Short Rib and Kimchi Quinoa Bowls

Any meat will do, but leftovers from these Guinness Braised Short Ribs works great in this recipe.

Cook Time 25 minutes


  • 1 cup quinoa raw, rinsed
  • 1 cup short rib meat shredded
  • 1 bunch broccolini or Chinese broccoli
  • 1/2 english cucumber seedless, sliced thin
  • 2 large eggs
  • 1/4 cup kimchi
  • salt
  • pepper
  • olive oil
  • sesame seeds optional
  • chili garlic sauce optional
  • lime wedges optional


  1. Quinoa: Combine rinsed quinoa and 1 and 1/2 cups water in a pot.
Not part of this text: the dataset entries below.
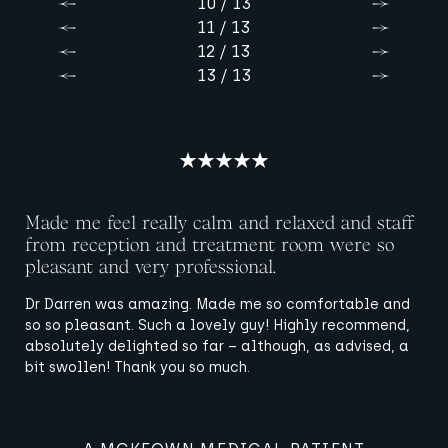
10 / 13
Previous
Next
11 / 13
Previous
Next
12 / 13
Previous
Next
13 / 13
Previous
Next
Made me feel really calm and relaxed and staff
from reception and treatment room were so
pleasant and very professional.
Dr Darren was amazing. Made me so comfortable and
so so pleasant. Such a lovely guy! Highly recommend,
absolutely delighted so far – although, as advised, a
bit swollen! Thank you so much.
Bring to a boil, cover and reduce heat to a simmer. Cook for about 10-15 minutes until quinoa is cooked. Remove from heat, fluff with a fork and let sit for 5 more minutes.
  2. Broccolini: While the quinoa is cooking, bring water to bowl in another sauce pan. Trim stems off broccolini and cook in the boiling water for 2 minutes. Drain water from pan, add about 1/2 tablespoon olive oil, salt and pepper, and sauté the broccolini on low heat for about 2 more minutes.
  3. Leftover Short Ribs: In a large skillet, heat leftover shredded short rib meat over medium-high heat until cooked through.

  4. Eggs: In the same large skillet, heat 1-2 tablespoons olive oil on medium-high heat. Crack eggs on either side of the skillet and fry for about 2 minutes or until desired doneness.
  5. Assemble bowls: Place quinoa first in each bowl, then top with broccolini, cucumbers, kimchi, short rib meat, and egg. Garnish with sesame seeds, chili garlic sauce and a lime wedge.